François FRANTZ entre en scène au mois de juin 1790 lors de l'inhumation de Henry Nicolas LECLERE, arpenteur. Son dernier acte officiel, le 7 novembre 1792, est l'inhumation de Pierre WACHS, veuf depuis six ans, père de huit enfants dont les trois filles encore en vie ont quitté le village avec mari et enfants. On peut lire notamment que "pendant la nuit du cinq au six novembre 1792 en revenant de Bettange est décédé dans les champs Pierre Wachs mendiant agé de quatre vingt huit ans environ époux de feu Catherine Hachspille et le sept vers les trois heures de relevé après que la visite a été faite par le ? juré en présence de l'officier de la justice de paix et l'accident ayant par eux été  vérifié son corps fut inhumé par moi soussigné sur le cimetière de cette église avec les cérémonies usitées en présence de Jean Dalstein et Antoine Nadé tous deux citoyens de ce lieu qui ont signé avec nous après lecture faite".
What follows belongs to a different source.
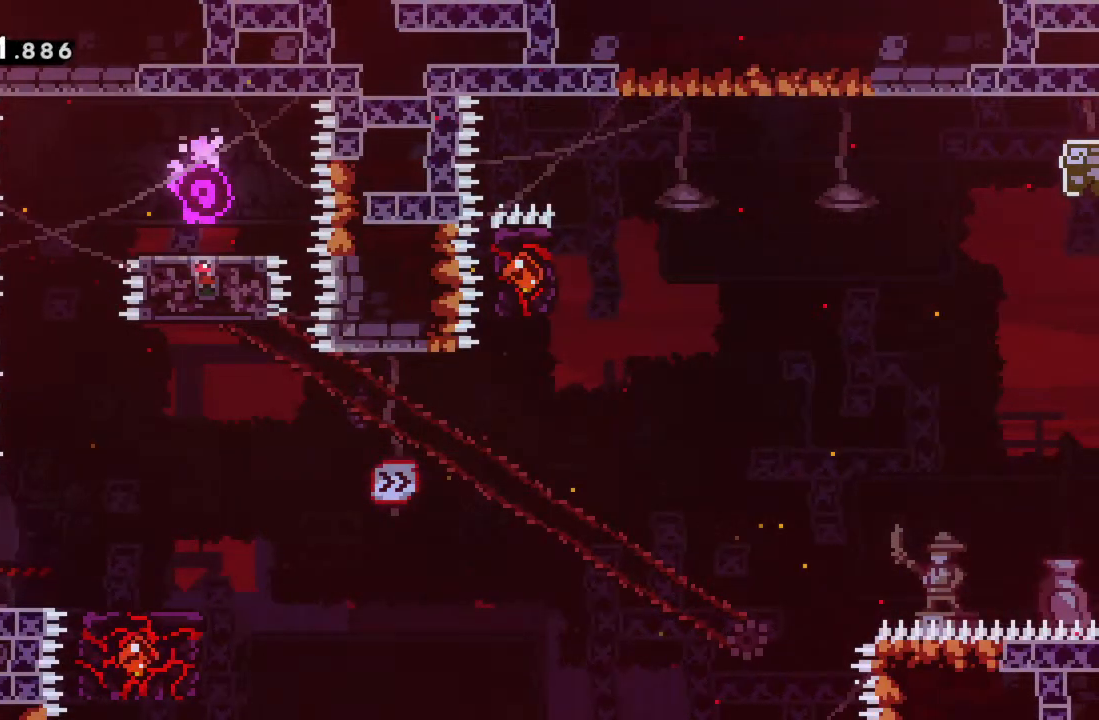
{"buttons": [], "left_stick": "center", "events": []}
François Frantz semble avoir été nommé administrateur de Guinkirchen en 1792 :  "an quatrième de la liberté le neuf aoust vers les onze heures du matin est né et fut baptisé le même jour par moi soussigné prêtre et administrateur de Genkerchien, de Jean Jacques fils légitime de Jacque Hamentien et de Marie Baour de Riderchen paroisse de Genkerchien.."

Le curé Frantz, en butte avec les nouvelles autorités locales, écrit le 9 janvier 1792, lors du décès de Jean NADé "vers les sept heures du matin est mort sans être muni de sacrements à cause de la circonstance des opinions mal attendu et inspiré mal a propos Jean Nadé agé de soixante sept ans, manoeuvre, époux de Madeleine Hartenstein et le lendemain a été inhumé..."  Puis plus rien. Frantz est-il encore à la tête de sa paroisse ? Les derniers actes des registres paroissiaux sont désormais rédigés et signés par des laïcs, notamment par Frédéric RAUBER, maître d'école devenu secrétaire de la toute nouvelle commune de Hestroff, puis le registre est clos en décembre 1792 par Jean-Pierre HOMBOURGER, nouveau maire qui écrit "arrêté et clos par nous maire et officier publique et à la demande de notre Secrétaire greffier de la commune de ce lieu de Hestroff le vingt six novembre mil sept cent quatre vingt douze an premier de la république française".